Sponsor: Rep. Paul Wojno

Committee: Health Policy



THE APPARENT PROBLEM:


In March of 1997, Calhoun County experienced an outbreak of hepatitis A from tainted strawberries served to school children as part of the hot-lunch program. According to a representative from the Calhoun County Health Department, the county on average sees only between one to five cases of hepatitis A a year. By time the outbreak ran its course at the end of December, there had been 328 confirmed cases of the disease, and 11,750 inoculations had been administered of immune globulin (an immunizing agent that gives short-term protection for both pre- and post-exposure from the virus).
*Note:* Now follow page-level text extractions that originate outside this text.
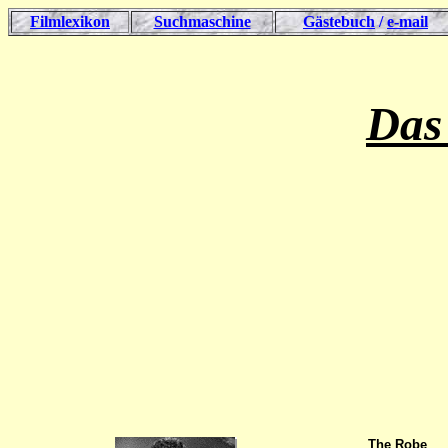
Filmlexikon
Suchmaschine
Gästebuch
/
e-mail
Das
The Robe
The medical community's response to the outbreak was a collaborative effort between the Department of Community Health (DCH), the Calhoun County Health Department, local hospitals, and community volunteers. Without such a coordinated response, it is believed that the incidents of infection could have been much higher.
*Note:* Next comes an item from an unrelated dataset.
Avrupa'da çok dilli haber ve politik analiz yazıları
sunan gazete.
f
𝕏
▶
Though the medical community successfully met the challenges that the outbreak created, the situation did underscore the need to have guidelines in place in the advent of another outbreak, whether from hepatitis A or another communicable disease. Some believe that it would be helpful to place language in statute that could act as a framework for the DCH to develop policies or procedures to deal with future communicable disease outbreaks.


THE CONTENT OF THE BILL:


The bill would amend the Public Health Code to add a provision regarding the response of the Department of Community Health to an outbreak of a communicable disease in the Public Health Code. Under the bill, if the director of the department determined that there was an outbreak of a communicable disease in a community that warranted the targeted or widespread use of an immunizing agent, the director could, but would not be obligated to, make a sufficient amount of the appropriate immunizing agent available to the affected community, if available. Action taken under this provision would be pending the receipt or commitment of adequate funding for the immunizing agent from the federal Centers for Disease Control and Prevention or other funding sources, or both. "Communicable disease" is currently defined in the code as an illness caused by a specific infectious agent that resulted from direct or indirect transmission from an infected individual, animal, or the environment. (Under R 325.172 of the Michigan Administrative Code, communicable diseases include hepatitis infections, listeriosis and salmonellosis, Lyme disease, mumps, rubella, and influenza.) Further, the director would be required under the bill to work in cooperation with local health departments in conducting the immunization program described in the bill.


MCL 333.9216 and 333.9217


FISCAL IMPLICATIONS:


According to the House Fiscal Agency, the bill has no fiscal implications. (11-9-99)


ARGUMENTS:


For:

The bill would not place any new mandates on the Department of Community Health, but would provide a framework for the development of policies and procedures to address future outbreaks of communicable diseases. The outbreak of hepatitis A in Calhoun County two years ago underscores the need to have such a plan in effect. A sudden outbreak of a communicable disease requires a quick and organized response. Local communities may need help from the state in acquiring, distributing, and funding immunizing agents to stem the disease. In addition, responses to an outbreak of a disease would depend on which disease was involved. For example, an immunizing agent may not exist for all diseases classified as a communicable disease. Therefore, any statutory language should be flexible enough for the department to design appropriate responses to fit disease outbreaks. Further, though permissive in nature, it is hoped that the bill would bring attention to the need for coordinated efforts between the department, local health departments, and the local medical community in stemming the progression of an outbreak of a communicable disease and thus spur the development of a workable policy.


POSITIONS:


The Michigan Association for Local Public Health supports the bill. (11-8-99)




Analyst: S. Stutzky



This analysis was prepared by nonpartisan House staff for use by House members in their deliberations, and does not constitute an official statement of legislative intent.